FAIRFIELD COUNTY, Conn. -- Reports are the same across our region – people are just not seeing many butterflies this summer. You can help increase butterfly populations by following the basics of butterfly gardening, covered in the first two articles of this series, but don’t stop there. Include some lesser-known components in your landscape to support these beautiful, challenged creatures.
Warming & Basking Sites
Butterflies rarely fly when the temperature is less than 60 degrees. To warm their blood and muscles used in flying, they need sun exposure and safe spots to warm up – especially important in spring and fall. Include an open, sunny space with Southern exposure in your yard as a warm-up zone butterflies. A sizable area in the center of your garden is ideal, with wind protection provided by the surrounding plants.
Butterflies will also be attracted to large, flat rocks in full sun. Stone walkways consisting of large stones will do the trick. Consider adding a boulder or two that will add visual interest to your landscape while offering butterflies an attractive basking spot.
Most adult butterflies consume nectar, and occasionally tree sap, for energy. But they also need water, as well as sodium and other minerals. While butterflies get some limited sodium from nectar, some species need even more and seek out other sodium sources. You may have experienced a butterfly landing on your arm to feast on your salty, sweaty skin.
Unlike birds, butterflies will not drink from open water – they often sip from moist areas in and around muddy puddles. This behavior is known as “puddling.” Muddy puddles offer not only moisture, but also sodium and minerals – especially important to male butterflies for reproduction. The nutrients are incorporated into butterfly sperm and transferred to the female during mating. This is thought to be a way of increasing egg viability.

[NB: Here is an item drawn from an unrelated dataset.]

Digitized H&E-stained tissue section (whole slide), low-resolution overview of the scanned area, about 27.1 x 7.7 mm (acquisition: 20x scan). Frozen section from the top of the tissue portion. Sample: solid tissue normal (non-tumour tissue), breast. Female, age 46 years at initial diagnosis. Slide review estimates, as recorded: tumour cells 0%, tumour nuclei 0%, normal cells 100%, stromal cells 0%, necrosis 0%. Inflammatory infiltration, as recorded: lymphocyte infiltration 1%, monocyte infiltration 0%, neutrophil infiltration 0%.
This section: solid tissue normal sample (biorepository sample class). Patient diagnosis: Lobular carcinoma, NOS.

You can emulate mud puddles in your landscape by filling a shallow bucket or large clay saucer with coarse sand or mud, topping it off with water to make a damp mix. Add a dash of finished leaf or manure compost, along with a sprinkle of salt, to boost the nutrients. Keep the mixture consistently moist and occasionally replenish the additional nutrients.

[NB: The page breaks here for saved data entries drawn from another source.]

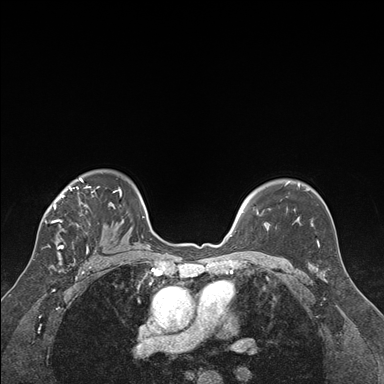
Breast MRI (dynamic contrast-enhanced), one axial slice; position 122 of 176 along the scan axis; dynamic contrast-enhanced series, time point 2 of 7 at this slice position (early post-contrast); 1.5 T; TE 1.6 ms, TR 4.2 ms; 1.3 mm slice thickness; 384 × 384 image matrix, field of view 300 × 300 mm. Female patient.
Annotated regions visible in this slice (semi-automatically segmented with operator editing):
- enhancing-tissue mask used for the functional tumour volume (all voxels passing the contrast-enhancement thresholds inside the analysis volume; usually the tumour): bounding box [x1, y1, x2, y2] px = [41, 179, 122, 250]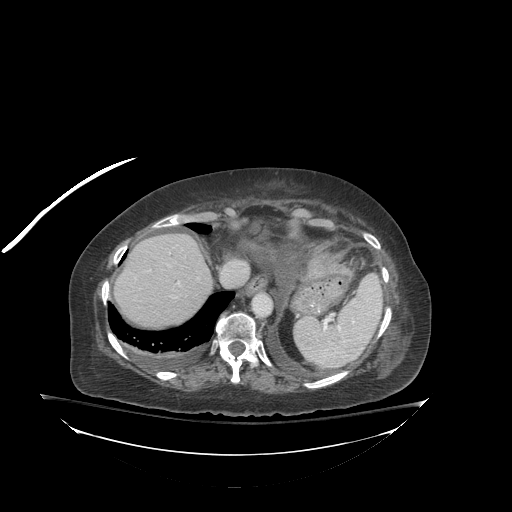
Contrast-enhanced abdominal CT (liver protocol), one axial slice. Position 70 of 81 along the scan axis. Reconstruction kernel STANDARD. 140 kVp. Soft-tissue window (W 400 / L 40 HU). 512 × 512 image matrix, field of view 500 × 500 mm. Case-level facts recorded for this patient, not image findings: diagnosis: hepatocellular carcinoma (patient treated with transarterial chemoembolisation; whether this scan precedes or follows treatment is not stated here); TNM stage (as recorded): Stage-I; Child-Pugh class: B; tumour differentiation: well-moderately differentiated; tumour nodularity: uninodular.
Outlined on this slice (semi-automatically segmented with operator editing):
- abdominal aorta: bounding box <253,295,272,317> (left, top, right, bottom; pixels)
- liver parenchyma outside the tumour (the mass and vessels are separate outlines, so this box may not span the whole liver): <123,234,212,324>
- portal vein: <177,282,180,285>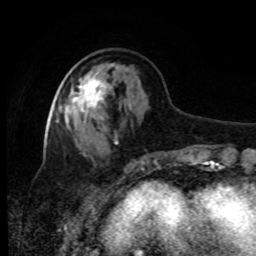
Breast MRI, one axial slice. Position 32 of 80 along the scan axis. Cropped to one breast. Dynamic contrast-enhanced series, time point 2 of 8 at this slice position (early post-contrast). 1.5 T. TE 4.2 ms, TR 7 ms. 2 mm slice thickness. 256 × 256 image matrix. Female patient.
Structures marked on this image (semi-automatic segmentation, software-assisted and operator-edited):
- enhancing-tissue mask used for the functional tumour volume (all voxels passing the contrast-enhancement thresholds inside the analysis volume; usually the tumour): bounding box (x1, y1, x2, y2) in pixels: (67, 74, 107, 124)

Some butterfly species overwinter in the larval stage, but some species, like Mourning Cloaks, overwinter as adults. To protect hibernating larvae and adults, you need to provide appropriate winter shelter in your landscape.
Some butterflies – both larvae and adults - will seek winter refuge in leaf litter – a great reason to leave leaves in place in your yard. Resist the urge to chop up the leaves – you may unwittingly chop up butterfly larvae, too.

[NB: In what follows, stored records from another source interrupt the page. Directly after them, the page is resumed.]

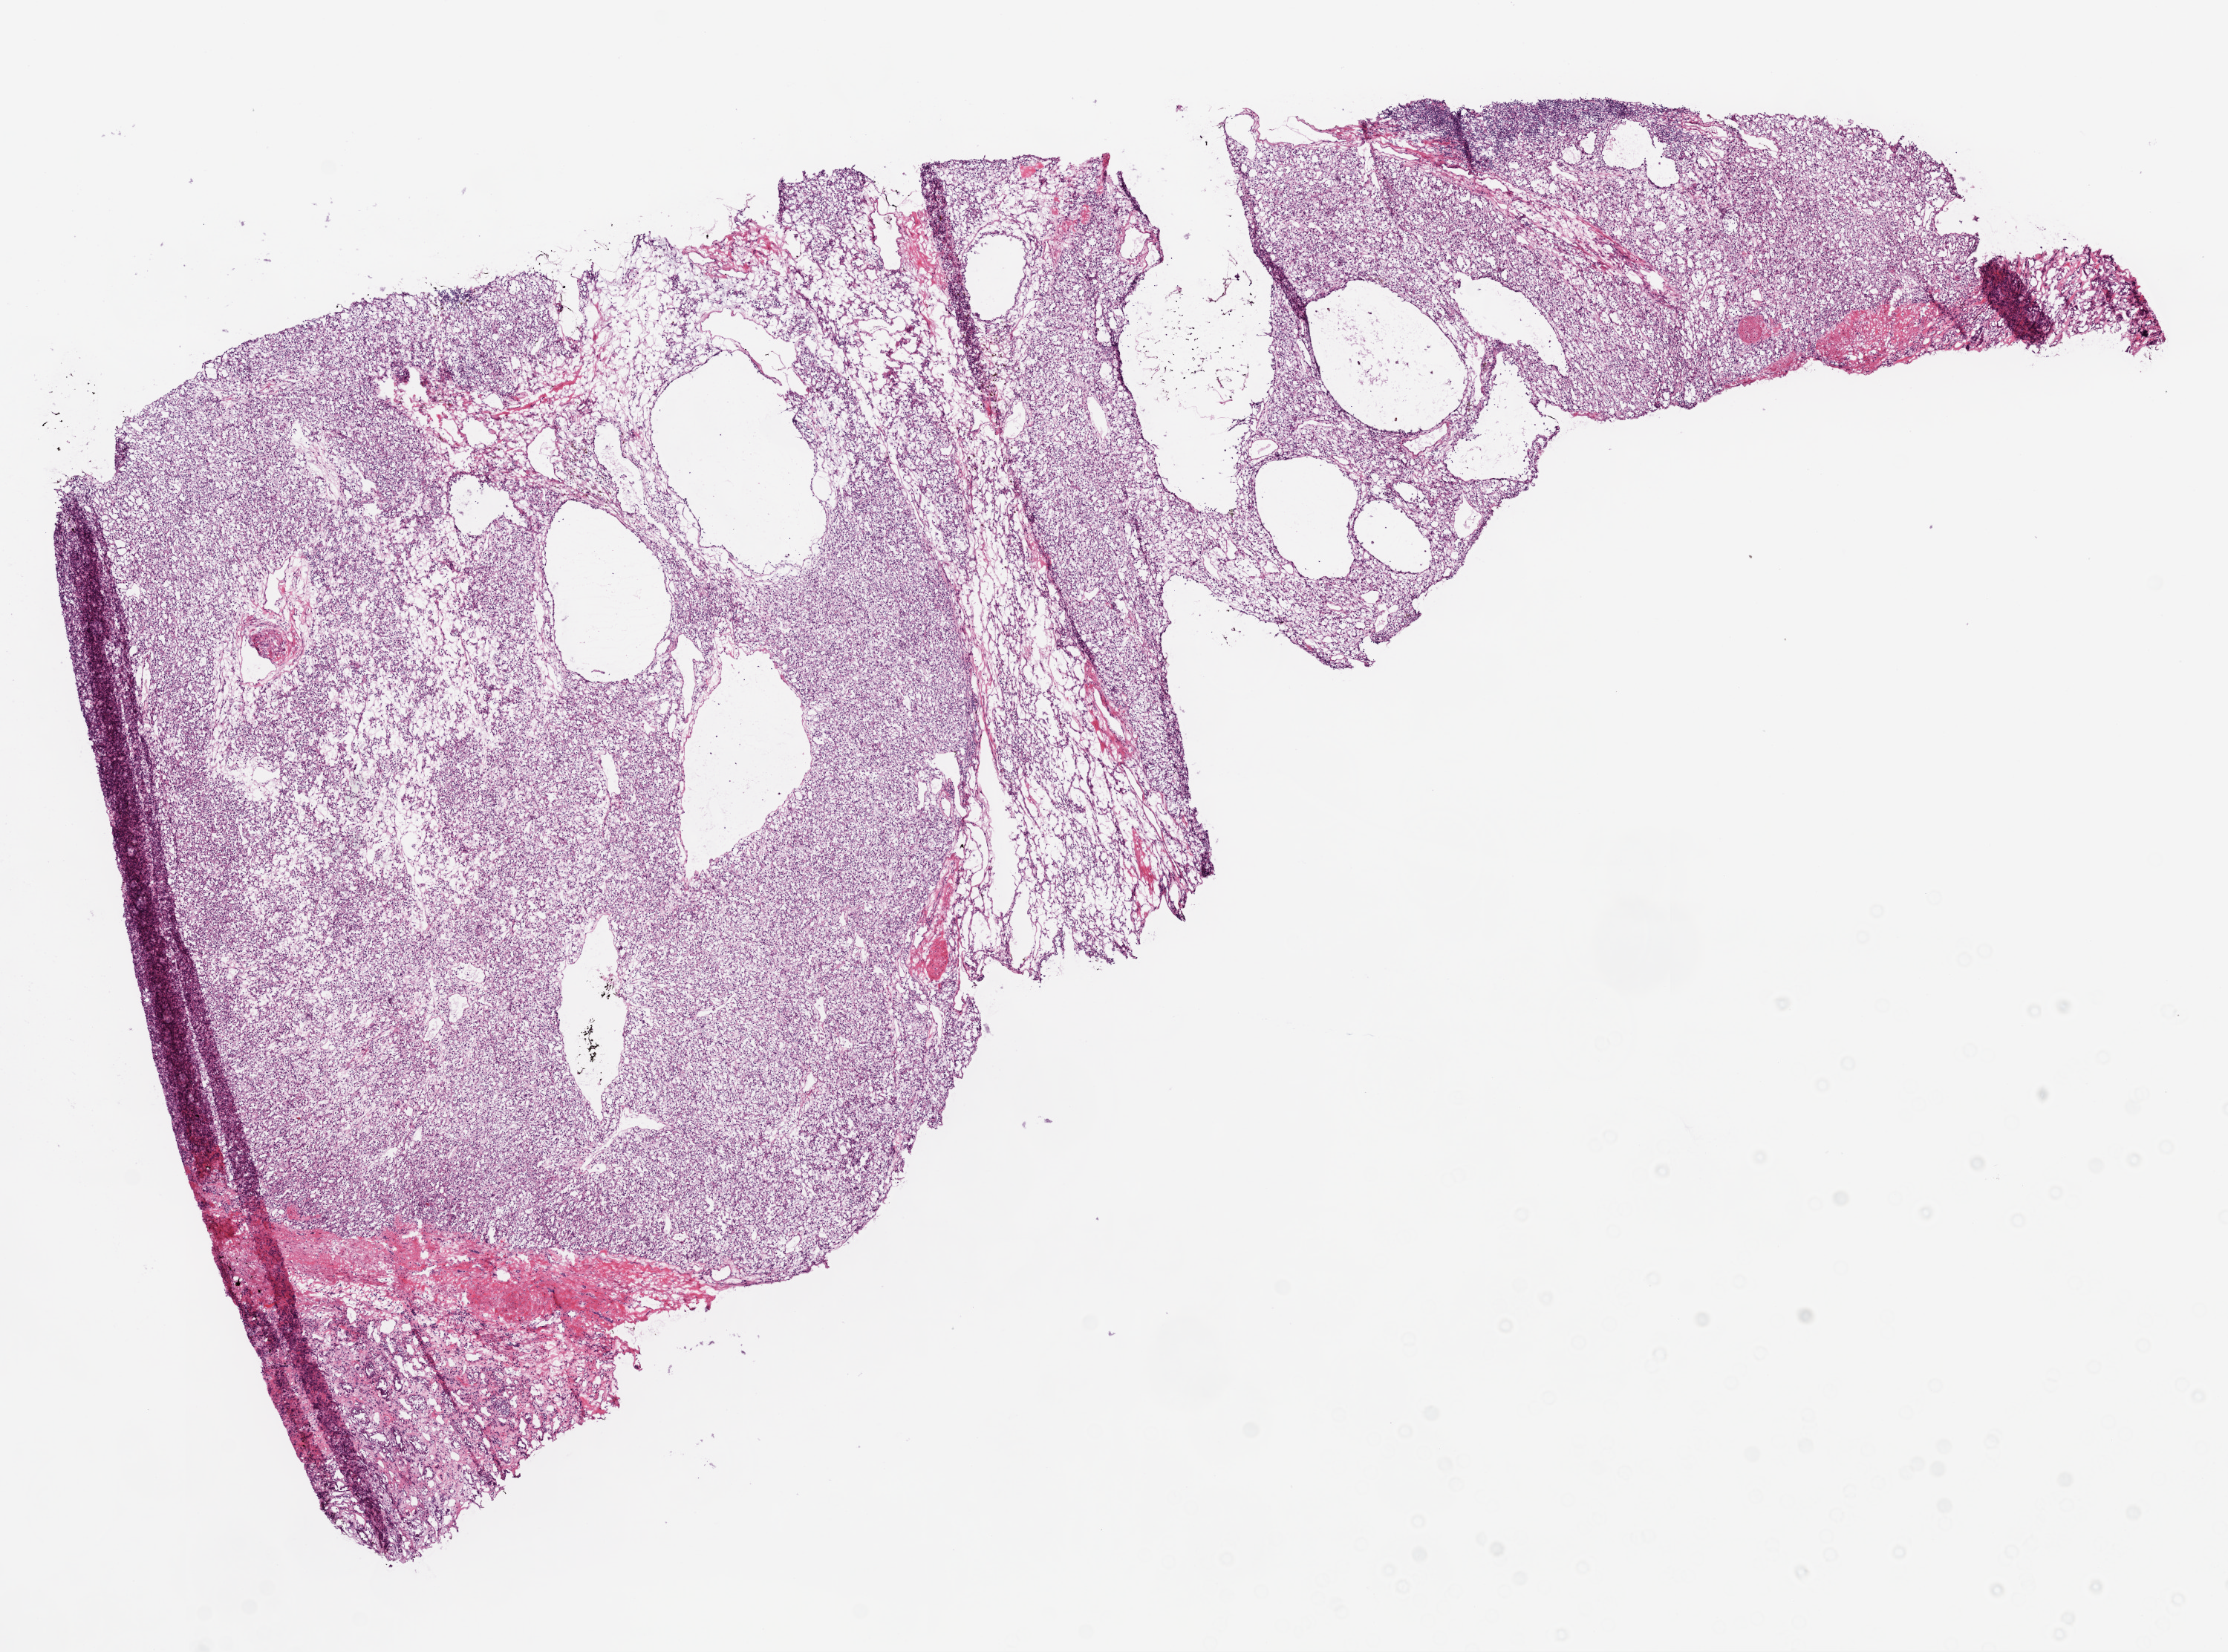
Whole-slide histology image, H&E, a low-resolution overview of the entire scanned area, about 12.0 x 8.9 mm, frozen section from the top of the tissue portion, primary tumour sample from the kidney. Patient: male, age at initial diagnosis 46 years. Histologic grade: G2 (moderately differentiated). Pathologist review of this section (percent, as recorded): tumour cells 90%, tumour nuclei 85%, normal cells 5%, stromal cells 5%, necrosis 0%.
* pathologic diagnosis: Clear cell adenocarcinoma, NOS
* AJCC pathologic stage: I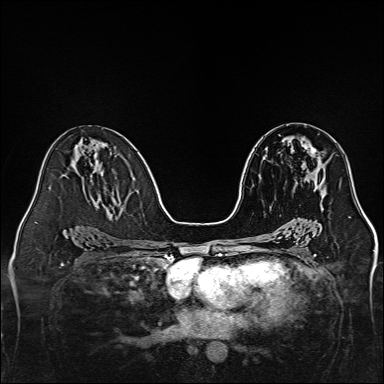
Breast MRI, one axial slice; dynamic contrast-enhanced series, time point 2 of 7 at this slice position (early post-contrast); 1.5 T; TE 2.3 ms, TR 5.2 ms; 1 mm slice thickness; 384 × 384 image matrix, field of view 320 × 320 mm. Female patient.
Annotated regions visible in this slice (semi-automatically segmented with operator editing):
- enhancing-tissue mask used for the functional tumour volume (all voxels passing the contrast-enhancement thresholds inside the analysis volume; usually the tumour): bounding box (x1, y1, x2, y2) in pixels: (303, 142, 325, 198)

Other butterflies will find cover under the exfoliating bark of trees. Shagbark Hickory is a native tree with loose bark that overwintering butterfly adults utilize. Log piles also make excellent winter habitat for butterflies and other sensitive creatures like amphibians. Logs have the additional benefit of adding nutrients to the soil as they decay.
Keep a log of the butterflies you see this summer and beyond – no doubt you will see your efforts paying off.
Kim Eierman, a resident of Bronxville, is an environmental horticulturist and Founder of EcoBeneficial. She teaches at the New York Botanical Garden, Brooklyn Botanic Garden, The Native Plant Center and Rutgers Home Gardeners School.